Christmas 11: A Vision of Something More
A vision of something more…isn’t that what this gift of Christmas is all about? Today, as Bruce Epperly again tackles the meaning of the Christmas season through the words of theologian Howard Thurman and his work The Mood of Christmas, that is what we consider. Thurman calls us to stand on “the growing edge” of our lives:
Look well to the growing edge! All around us worlds are dying and new worlds are being born; all around us life is dying and life is being born. The fruit ripens on the tree; the roots are silently at work in the darkness of the earth against a time when there shall be new leaves, fresh blossoms, green fruit. Such is the growing edge! It is the extra breath from the exhausted lung, the one more thing to try when all else has failed, the upward reach of life when weariness closes in on all endeavor. This is the basis of hope in moments of despair, the incentive to carry on when times are out of joint and [people] have lost their reason, the source of confidence when worlds crash and dreams whiten into ash.
As someone who companions others on their spiritual/life journeys, I relate to this idea of the growing edge. In fact, I have probably used the words a time or two or three. And it is a term common in modern counseling practice, even outside the world of faith and spirit journeys. In those disciplines, and frankly, in my own thought until now, though, the idea of “the growing edge” represented something to be, well, broken down, crossed, eliminated. In Thurman’s words, however, I see a different meaning.
Thurman’s picture is different. Thurman’s growing edge is forever…it is a way of living, a way of understanding life. It contains in it the passing of the seasons, the cycles of growth and death, and most of all, the power of faith. So it is no wonder that Epperly chooses on of the versions of the Magnificat as the companion text for this particular reflection
(Luke 1:31-38). That was a growing edge, indeed — a moment in the life of young woman that required the utmost in hope, the ability to imagine some greater vision than she could see, a greater vision of something more than she thought possible.

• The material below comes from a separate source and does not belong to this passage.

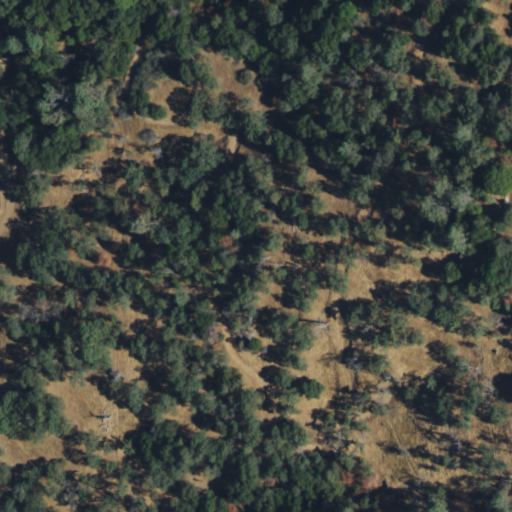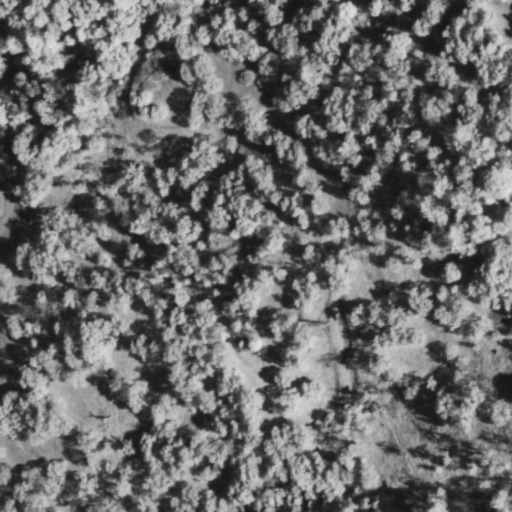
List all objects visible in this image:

And that, my friends, is what we are called to do each and every day. We must get up each morning, in the face of a world that says be afraid, hold on to what you have, defend your life against the forces of the world, and in the face of all that, we must, must imagine something greater than what we see. That is what it means to let Christmas live in us. In Epperly’s own words:
Christmas is the impossible dream of what could be and is not yet achieved. It is the dream of the lion and the lamb as playmates, of swords beaten into gardening tools, of the wealthy sacrificing for the poor, and the powerful initiating policies for the well-being of today’s children and children unborn to the seventh generation (79).
That, my friends, is the dream of Christmas writ large. But on an individual basis, for me and maybe for some of you, this growing edge of which we speak is just this: it is living, really living, living fully, engaging all the synapses in our magnificent God-created incarnated brain. It means never settling for what the pundits tell us is true, not even settling for what our eyes can see or our ears can hear.

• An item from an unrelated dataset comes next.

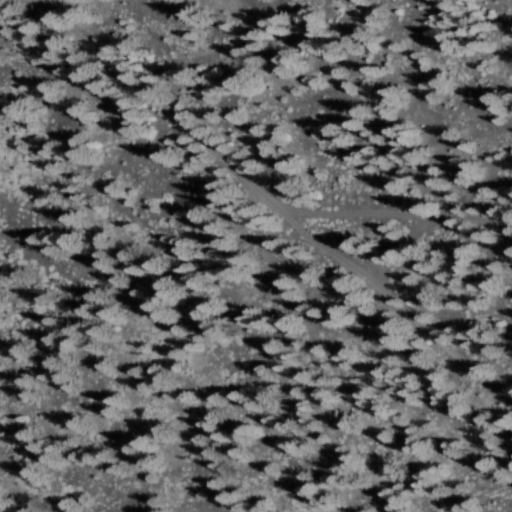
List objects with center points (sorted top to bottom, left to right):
road: (288, 193)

Living on the growing edge means spending each and every moment that we can aware of problems and the possibilities. Call it mindfulness if that helps, call it presence to the moment if that works too. Call it communion with the Holy Spirit, or living in the Tao. Or, call it Christmas. Whatever you call it, know that there is more — more within you, more in the world, more that we cannot even imagine.
Today I leave you with words from a popular Christmas choral piece, one that I have had the pleasure of singing many times. The Dream Isaiah Saw, by Glenn L. Rudolph to lyrics by Thomas H. Troeger, permanently imprinted on my soul that vision of something more of which Thurman speaks:
Little child whose bed is straw,
Take new lodgings in my heart.
Bring the dream Isaiah saw:
Knowledge, wisdom, worship, awe.
Merry, merry Christmas. Go out today, and look at the world with wisdom, worship, and awe. Feel your growing edge. Stand in it, and look through those eyes. What does that vision tell you about the impossibilities that you see? How can they be just a little more possible? Those are the eyes of Christmas.